There has been a huge rise in the adoption of hybrid working, working from home and flexi- working since the pandemic.

For example, in 2019 just 4.7% of UK employees worked from home*, with it rising to 25% in 2022. *

Adaptable working styles are great for attracting new talent but also retaining existing employees by adapting to their lifestyle needs.

When considering flexible working policies within a company, it’s important to know the difference between them:

  • Flexible Hours – Flexible hours give an employee more control over how, where and when they work to suit their individual needs, for example having flexible start and finish times. Flexible working can also allow people to share a job.
  • Hybrid Working – Hybrid working allows an employee to split their time between the workplace and remote working, with the latter usually meaning working from home (WFH).  A combination of in-office and remote work, allowing employees to split their time between a physical workplace and remote locations.
  • Remote work – Remote work is where employees perform work from their own setups, including a home office or a shared workspace such as work care. Remote workers don’t typically come into an office and connect with colleagues and clients through virtual platforms and online communication tools.

Why is it Important to Consider These Different Options?

Research has consistently found that employees value and desire flexible work, including opportunities to work in a hybrid way. Whilst these working types may not suit all firms, it is worth considering them in more detail as the option to work flexibly is a great attraction.

When looking to implement flexible working policies into your firm, you should consider the following.

  • Is my company set up to allow employees to work flexibly?
  • Do we have policies to place to assist?
  • How will I communicate this to employees?
  • Can we create clear guidelines to provide to employees on our flexible working conditions.

Case Study

At Jersey Finance, we have a blend of working styles mentioned above and each case is looked at individually to ensure that it is the correct strategic fit for the organisation and for the employee. We have a flexible working policy which allows for part-time workers, and our overseas staff to predominately work remotely.

However, working from home may not be suitable for all roles or at all times. Teams have different deliverables and ways of working; collaboration will be more important to deliver in some teams than in others.

Equally, we would stress that there is no pressure on any employee to work from home if they prefer to work in the office.


How Does This Benefit You as an Employer?

There are many advantages of flexible working, such as:

  • Improved work-life balance
  • Increased productivity
  • Improved employee wellbeing
  • Diversity of applicants

How Does Flexibility Affect Productivity?

Flexible working has been shown to increase productivity and boost morale in employees.

Flexible working can help create autonomy, giving employees more control over their work, allowing them to set their working schedule to ensure that they get the most out of a day’s work.

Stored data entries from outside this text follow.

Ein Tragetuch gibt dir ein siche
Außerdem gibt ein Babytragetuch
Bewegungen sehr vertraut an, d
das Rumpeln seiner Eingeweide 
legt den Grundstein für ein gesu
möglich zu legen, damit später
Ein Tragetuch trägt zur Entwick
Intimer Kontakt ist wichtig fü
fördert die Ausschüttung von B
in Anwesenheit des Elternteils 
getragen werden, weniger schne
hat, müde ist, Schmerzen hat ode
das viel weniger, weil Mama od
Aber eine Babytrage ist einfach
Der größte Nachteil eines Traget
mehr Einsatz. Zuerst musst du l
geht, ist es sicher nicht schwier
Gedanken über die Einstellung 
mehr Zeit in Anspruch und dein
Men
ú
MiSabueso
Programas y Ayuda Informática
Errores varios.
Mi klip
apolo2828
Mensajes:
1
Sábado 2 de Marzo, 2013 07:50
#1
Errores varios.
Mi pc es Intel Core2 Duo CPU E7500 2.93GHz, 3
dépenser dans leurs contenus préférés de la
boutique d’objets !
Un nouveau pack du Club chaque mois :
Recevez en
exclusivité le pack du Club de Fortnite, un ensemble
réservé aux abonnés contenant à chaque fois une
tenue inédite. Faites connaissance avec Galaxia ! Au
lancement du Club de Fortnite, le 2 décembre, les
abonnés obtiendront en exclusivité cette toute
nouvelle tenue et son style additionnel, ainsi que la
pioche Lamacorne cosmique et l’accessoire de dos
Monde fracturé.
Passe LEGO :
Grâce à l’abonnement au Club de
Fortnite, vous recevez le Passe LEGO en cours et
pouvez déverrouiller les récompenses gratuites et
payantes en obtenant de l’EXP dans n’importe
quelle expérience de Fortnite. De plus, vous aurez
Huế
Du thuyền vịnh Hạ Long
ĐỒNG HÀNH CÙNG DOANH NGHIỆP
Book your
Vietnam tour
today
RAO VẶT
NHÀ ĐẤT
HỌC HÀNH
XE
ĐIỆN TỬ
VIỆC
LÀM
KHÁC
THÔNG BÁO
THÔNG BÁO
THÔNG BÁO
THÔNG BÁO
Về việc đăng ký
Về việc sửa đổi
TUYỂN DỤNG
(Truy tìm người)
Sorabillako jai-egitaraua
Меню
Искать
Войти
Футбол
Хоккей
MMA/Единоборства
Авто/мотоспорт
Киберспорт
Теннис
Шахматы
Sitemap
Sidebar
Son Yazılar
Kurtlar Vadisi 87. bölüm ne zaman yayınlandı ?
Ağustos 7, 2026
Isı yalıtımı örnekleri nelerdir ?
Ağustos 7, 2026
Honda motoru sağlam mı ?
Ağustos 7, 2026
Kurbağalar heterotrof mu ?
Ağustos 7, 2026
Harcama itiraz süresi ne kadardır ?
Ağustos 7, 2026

This in turn positively impacts on their performance, job satisfaction and overall motivation to deliver quality outputs.

Employees can better deal with their mental and physical health, reducing time off work, sickness and burn out.

Flexibility also allows for a more diverse and inclusive workforce. Flexible roles appeal to those who can’t work the traditional nine-to-five and increase the talent pool for firms when they look to recruit.